Now what really makes me shudder, I mean vibrate with embarrassment, is the fact that throughout this period my poor mother would stoop to collect my laundry basket and be confronted with what can only be described as a basket of filth. I can picture her now, humming in the back garden as she pinned up tea towels, hankies and fluorescent, lace g-strings that sometimes had little charms dangling off them, or vile messages written across the front. My poor dad reading the paper on a sun lounger not knowing where to look.

School was interesting. I clearly recall wearing a thong to school for the first time and being so irritated by the feel of it, taking it off in the bigs and stuffing it into my Homer Simpson bag. I challenge anyone to sit on a wooden science stool in nylon tights and pants and not feel the itch, but with a piece of synthetic fabric wedged up your bottom it was utter, utter torture. And for what?! What was the point? When you’re wearing 'fat trousers' or a baggy school skirt the risk of the dreaded VPL that so many teenage girl magazines warned us about was low. Why did we bother?

Turns out it was for boys - apparently, boys liked the idea of girls wearing thongs. Back then the odds of having the video for Hot in Herre or Ride Wit Me or any number of sex-fuelled Nelly songs on a TV screen in your peripheral vision were high, and it was from this we took our style cues. In the early noughties there weren’t a huge amount of music videos that included fully-dressed women, let alone women wearing breathable cotton underwear, so we followed suit. We’d drop cues to boys we hung around with out in order to gauge what they wanted, plopping references to underwear into the conversation and then pausing, eagerly awaiting their reaction and recording that in our brains forever. Unsurprisingly, they all praised the thong.

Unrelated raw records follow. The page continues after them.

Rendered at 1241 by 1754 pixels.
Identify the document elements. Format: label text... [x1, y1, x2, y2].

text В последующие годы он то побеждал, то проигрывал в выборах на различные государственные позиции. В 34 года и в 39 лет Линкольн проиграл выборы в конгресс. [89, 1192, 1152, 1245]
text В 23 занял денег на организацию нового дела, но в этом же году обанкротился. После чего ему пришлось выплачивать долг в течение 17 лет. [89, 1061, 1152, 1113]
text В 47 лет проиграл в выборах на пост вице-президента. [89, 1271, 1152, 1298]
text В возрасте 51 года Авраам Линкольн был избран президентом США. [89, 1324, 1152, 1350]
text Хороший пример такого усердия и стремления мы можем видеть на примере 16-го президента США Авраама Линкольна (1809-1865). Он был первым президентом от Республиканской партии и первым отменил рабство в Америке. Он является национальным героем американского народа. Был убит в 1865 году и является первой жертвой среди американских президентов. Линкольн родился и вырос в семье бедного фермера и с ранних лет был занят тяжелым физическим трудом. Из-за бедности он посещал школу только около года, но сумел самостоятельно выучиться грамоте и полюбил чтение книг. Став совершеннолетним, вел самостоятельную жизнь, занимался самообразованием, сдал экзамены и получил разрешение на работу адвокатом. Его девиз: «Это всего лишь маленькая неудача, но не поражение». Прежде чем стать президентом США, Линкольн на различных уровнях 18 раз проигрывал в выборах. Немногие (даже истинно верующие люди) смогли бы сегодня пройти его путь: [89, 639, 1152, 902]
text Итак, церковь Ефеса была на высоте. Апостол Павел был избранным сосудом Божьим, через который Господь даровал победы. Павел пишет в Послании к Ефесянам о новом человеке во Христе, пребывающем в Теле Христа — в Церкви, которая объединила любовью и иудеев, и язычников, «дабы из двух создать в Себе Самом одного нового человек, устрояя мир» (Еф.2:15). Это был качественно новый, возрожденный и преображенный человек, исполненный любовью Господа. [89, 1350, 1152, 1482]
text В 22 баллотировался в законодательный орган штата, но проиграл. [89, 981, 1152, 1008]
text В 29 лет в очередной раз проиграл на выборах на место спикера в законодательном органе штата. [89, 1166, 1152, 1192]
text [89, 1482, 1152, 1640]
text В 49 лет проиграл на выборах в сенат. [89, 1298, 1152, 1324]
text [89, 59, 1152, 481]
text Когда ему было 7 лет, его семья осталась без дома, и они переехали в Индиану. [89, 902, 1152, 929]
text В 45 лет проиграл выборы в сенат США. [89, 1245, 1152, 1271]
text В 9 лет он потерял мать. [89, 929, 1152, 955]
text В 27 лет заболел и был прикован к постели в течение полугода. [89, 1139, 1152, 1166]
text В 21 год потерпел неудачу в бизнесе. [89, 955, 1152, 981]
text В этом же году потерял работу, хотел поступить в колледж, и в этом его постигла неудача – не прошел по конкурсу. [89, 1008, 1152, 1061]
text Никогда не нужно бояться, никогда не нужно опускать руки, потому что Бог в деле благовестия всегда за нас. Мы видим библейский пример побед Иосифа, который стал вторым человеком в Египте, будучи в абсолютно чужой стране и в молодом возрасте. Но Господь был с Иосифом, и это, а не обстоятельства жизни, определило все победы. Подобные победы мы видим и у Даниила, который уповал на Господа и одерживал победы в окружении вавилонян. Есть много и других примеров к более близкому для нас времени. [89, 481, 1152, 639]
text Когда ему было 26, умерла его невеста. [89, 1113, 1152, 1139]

Getting off with boys felt great when you were wearing tiny pants. How grown up. You were practically Christina Aguilera on a romantic romp in a Parisian hotel, not clawing at a pubescent, pizza-faced youth in the dark of a spare bedroom. On the days your dutiful mother was washing your thongs and you had to resort back to that pair of greying pants with the fairground horses on which you had since you were seven, making out was a terrifying race to get them off and hidden as quickly as possible.

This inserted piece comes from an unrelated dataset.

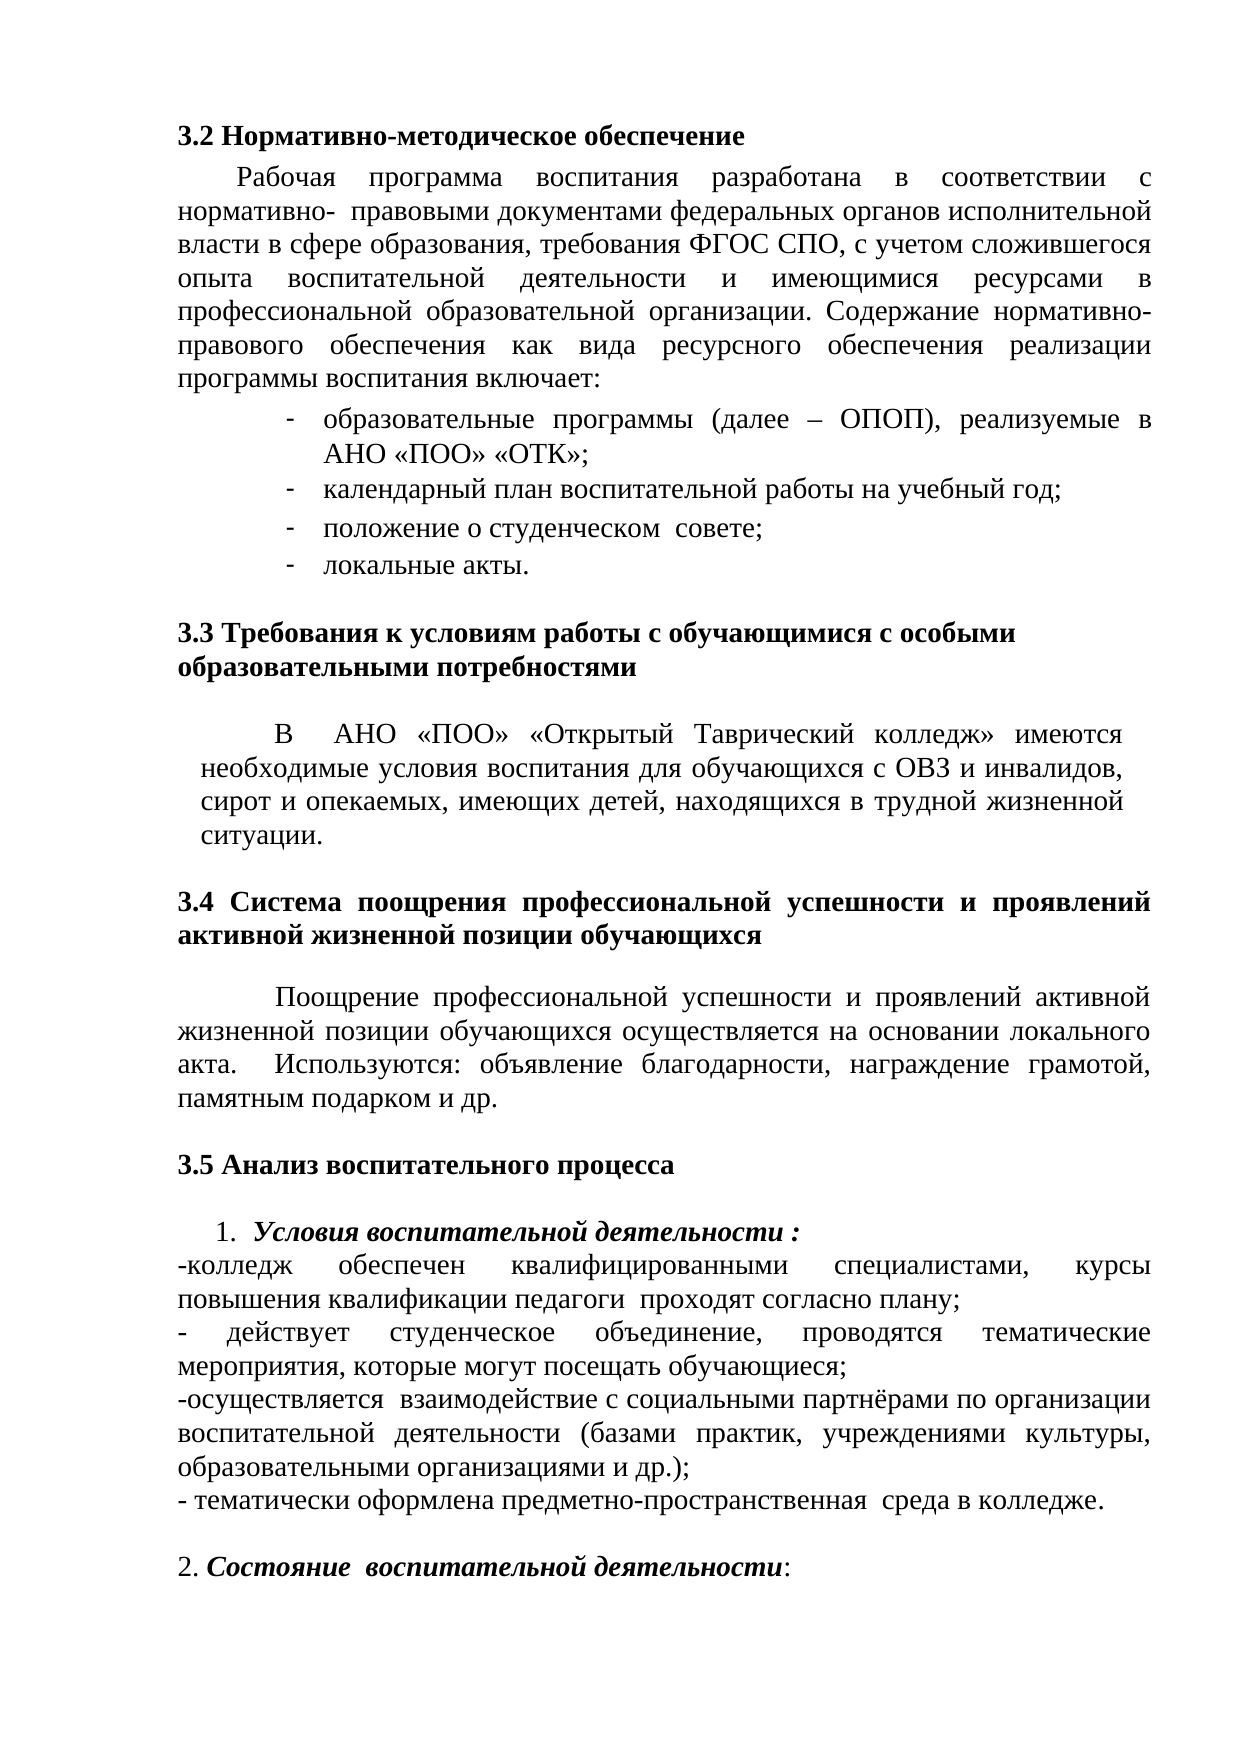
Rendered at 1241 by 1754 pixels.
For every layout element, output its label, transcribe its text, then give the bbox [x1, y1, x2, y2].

Over time, the underwear – and our bottoms – grew. Tiny fluorescent thongs evolved into knickers with string either side of small triangles of fabric, and it became just a bit sad to wear suspenders underneath your school uniform, or anywhere. Boys started realising that when it came to girls, funny was better than easy, and we all started spending our hard-earned pocket money on pints rather than pants. We were all getting a bit too old to bother what people really thought of us, especially concerning something so trivial as what is essentially a hygienic cotton sheath between jeans and vagina.

The final straw came when I contracted thrush in the summer of 2007 and was driven to tears by itchiness. I opened up my drawer of socks and underwear, laid it all out on my bed and began sorting it into piles of throw away and keep. Looking at all in a ragged pile was pretty shocking: aside from it looking like laundry day in a brothel, most lacy synthetic pairs were shrivelled by washing machines and some were stained irrevocably by blood. I stuffed suspender belts, g-strings, thongs and synthetic, wedgie-creating lace french knickers into a plastic bag and chucked it in the bin, leaving only sensible, breathable, cotton briefs. It was one of the first times I felt I was making a conscious decision about my personality: a realisation that I could actually do what I want and not care what anyone thought. Since that day I am wedgie, thrush and itch-free in my black cotton M&S classics, unconcerned with VPL and utterly uninterested in anyone’s opinion on what I choose to wear beneath my clothes.